Bosh a signé un contrat maximum de quatre ans et 114 millions de dollars en 2014. “Je n’aime pas dire : “Si c’était un marché ouvert, j’aurais gagné plus”, dit-il. “Je suis heureux pour ces gars-là”. Photo par Joe Robbins/Getty Images
Dans la NBA, la question de savoir qui mérite quoi a en fait une réponse. Une réponse obscure de 153 133 mots. La convention collective de la ligue, renégociée pour la dernière fois en 2011, existe en partie comme une Magna Carta, établissant la paix entre propriétaires et joueurs, et en partie comme un code des impôts, détaillant les règles de la finance. Ses 551 pages constituent le document le plus important du basket-ball. Et comme l’hystérie autour de la free agency 2016 l’a prouvé, une écrasante majorité d’entre nous ne pourrait pas s’en soucier moins.
Si nous le faisions ? Il serait clair que, selon la règle, la moitié des 24 milliards de dollars records de droits qui inondent le marché de la NBA doit être dépensée pour les joueurs. Il serait clair que chaque propriétaire milliardaire est tenu de verser à ses joueurs au moins 90 % du plafond salarial chaque saison, créant ainsi un plancher salarial qui est passé de 63 millions de dollars l’année dernière à 85 millions de dollars cette année. Et il serait clair que la condamnation vertueuse de Johnson et de ses cohortes pourrait ne pas avoir une tonne de sens.

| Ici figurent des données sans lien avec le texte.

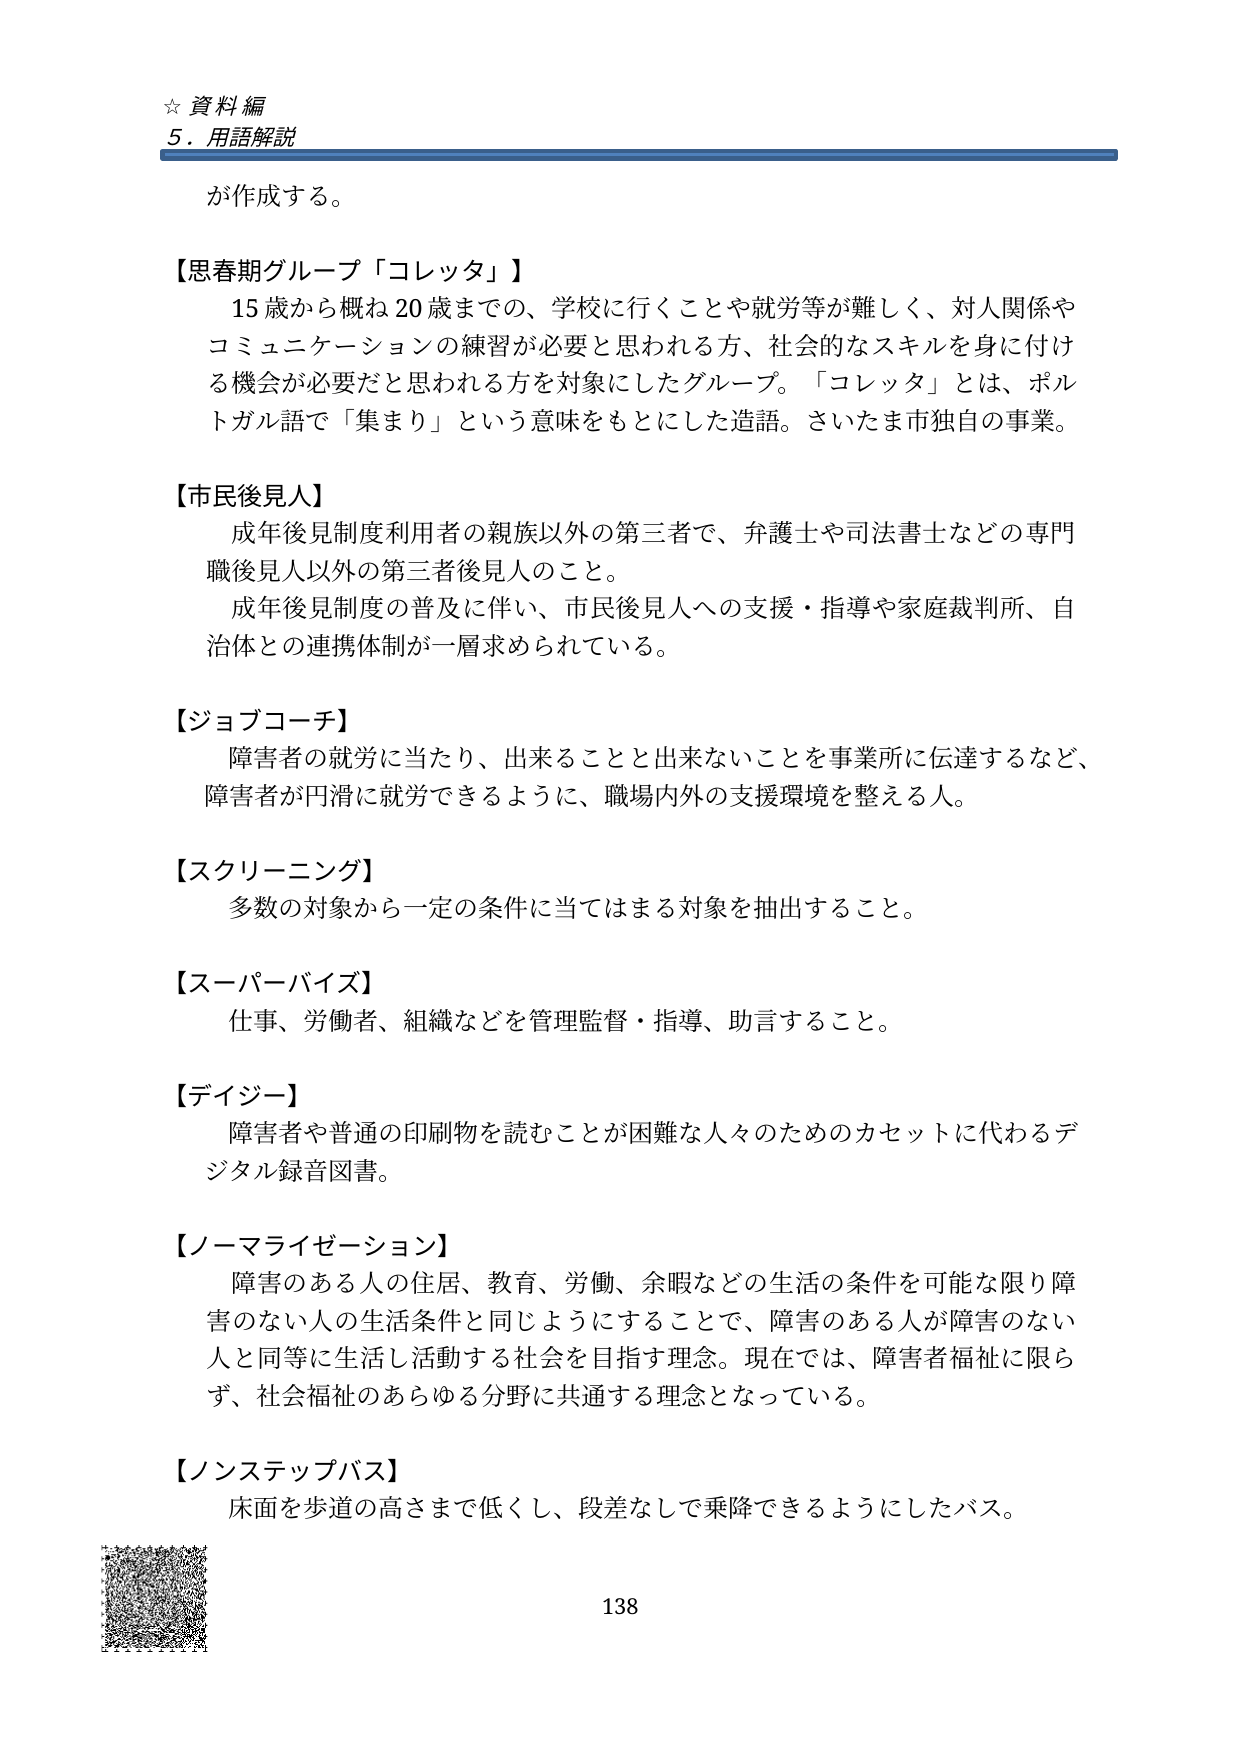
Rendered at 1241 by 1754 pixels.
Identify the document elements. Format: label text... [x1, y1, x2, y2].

text 障害のある人の住居、教育、労働、余暇などの生活の条件を可能な限り障害のない人の生活条件と同じようにすることで、障害のある人が障害のない人と同等に生活し活動する社会を目指す理念。現在では、障害者福祉に限らず、社会福祉のあらゆる分野に共通する理念となっている。 [206, 1263, 1078, 1413]
text 成年後見制度の普及に伴い、市民後見人への支援・指導や家庭裁判所、自治体との連携体制が一層求められている。 [206, 588, 1078, 663]
text 【スクリーニング】 [162, 851, 1078, 888]
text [206, 176, 1078, 213]
text 【ジョブコーチ】 [162, 701, 1078, 738]
text 障害者や普通の印刷物を読むことが困難な人々のためのカセットに代わるデジタル録音図書。 [204, 1113, 1078, 1188]
text 【スーパーバイズ】 [162, 963, 1078, 1001]
text 【ノーマライゼーション】 [162, 1226, 1078, 1263]
text 障害者の就労に当たり、出来ることと出来ないことを事業所に伝達するなど、障害者が円滑に就労できるように、職場内外の支援環境を整える人。 [204, 738, 1078, 813]
text 【ノンステップバス】 [162, 1451, 1078, 1488]
text 【デイジー】 [162, 1076, 1078, 1113]
text 成年後見制度利用者の親族以外の第三者で、弁護士や司法書士などの専門職後見人以外の第三者後見人のこと。 [206, 513, 1078, 588]
text 15歳から概ね20歳までの、学校に行くことや就労等が難しく、対人関係やコミュニケーションの練習が必要と思われる方、社会的なスキルを身に付ける機会が必要だと思われる方を対象にしたグループ。「コレッタ」とは、ポルトガル語で「集まり」という意味をもとにした造語。さいたま市独自の事業。 [206, 288, 1078, 438]
text 床面を歩道の高さまで低くし、段差なしで乗降できるようにしたバス。 [204, 1488, 1078, 1526]
text 多数の対象から一定の条件に当てはまる対象を抽出すること。 [204, 888, 1078, 926]
text 【市民後見人】 [162, 476, 1078, 513]
text 【思春期グループ「コレッタ」】 [162, 251, 1078, 288]
text 仕事、労働者、組織などを管理監督・指導、助言すること。 [204, 1001, 1078, 1038]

Le timing du contrat expirant de Johnson était essentiel à sa manne, certes. Mais dans un marché, le timing est toujours tout. “Il suffit de regarder les shooting guards disponibles cet été,” dit Austin Brown, l’un des agents de Johnson. Les meilleures options de moins de 34 ans – DeMar DeRozan, Bradley Beal, Jordan Clarkson, Nicolas Batum et Evan Fournier – se sont toutes immédiatement réengagées avec leurs équipes d’origine le 1er juillet. A partir de là, ce n’est pas un hasard si Brook Lopez, le centre vedette des Nets, s’est envolé avec les officiels de l’équipe pour courtiser Johnson. Ou que le coach des Rockets, Mike D’Antoni, l’ait invité à dîner. Vlade Divac et Peja Stojakovic, deux stars des Kings devenues cadres, se sont tous deux présentés et ont surclassé l’offre de Brooklyn. Même dans ce cas, le célèbre président du Heat, Pat Riley, a égalé chaque centime.
Personne n’a été dupé pour donner 50 millions de dollars. C’est exactement le contraire : Un marché rationnel a estimé que Johnson valait exactement cela.
Mais quand il s’agit des salaires des joueurs, de nombreux fans voient ces fortunes étonnantes du point de vue de la direction : comme des coûts à réduire. Cela est dû en partie au fétichisme croissant de l’Amérique pour les cadres du front office ; grâce à une combinaison de sports fantaisistes et de Moneyball, nous ne sommes plus une nation d’athlètes en herbe mais des chasseurs de bonnes affaires par procuration.
Mais surtout, nous avons de l’empathie pour la propriété parce que c’est du sport. Les fans ont toujours été conditionnés à soutenir les équipes – qui représentent nos villes natales et nos enfances – plutôt que les individus qui jouent réellement dans les jeux que nous chérissons. Un propriétaire milliardaire incarne l’organisation et bénéficie volontiers d’avantages fiscaux et de fonds publics. Un joueur millionnaire, quant à lui, est plus dangereux que tout autre type d’artiste. “Un acteur ne quitte pas sa ville natale pour aller ailleurs”, dit Johnson. Un athlète menace de vous trahir, vous et ceux que vous aimez.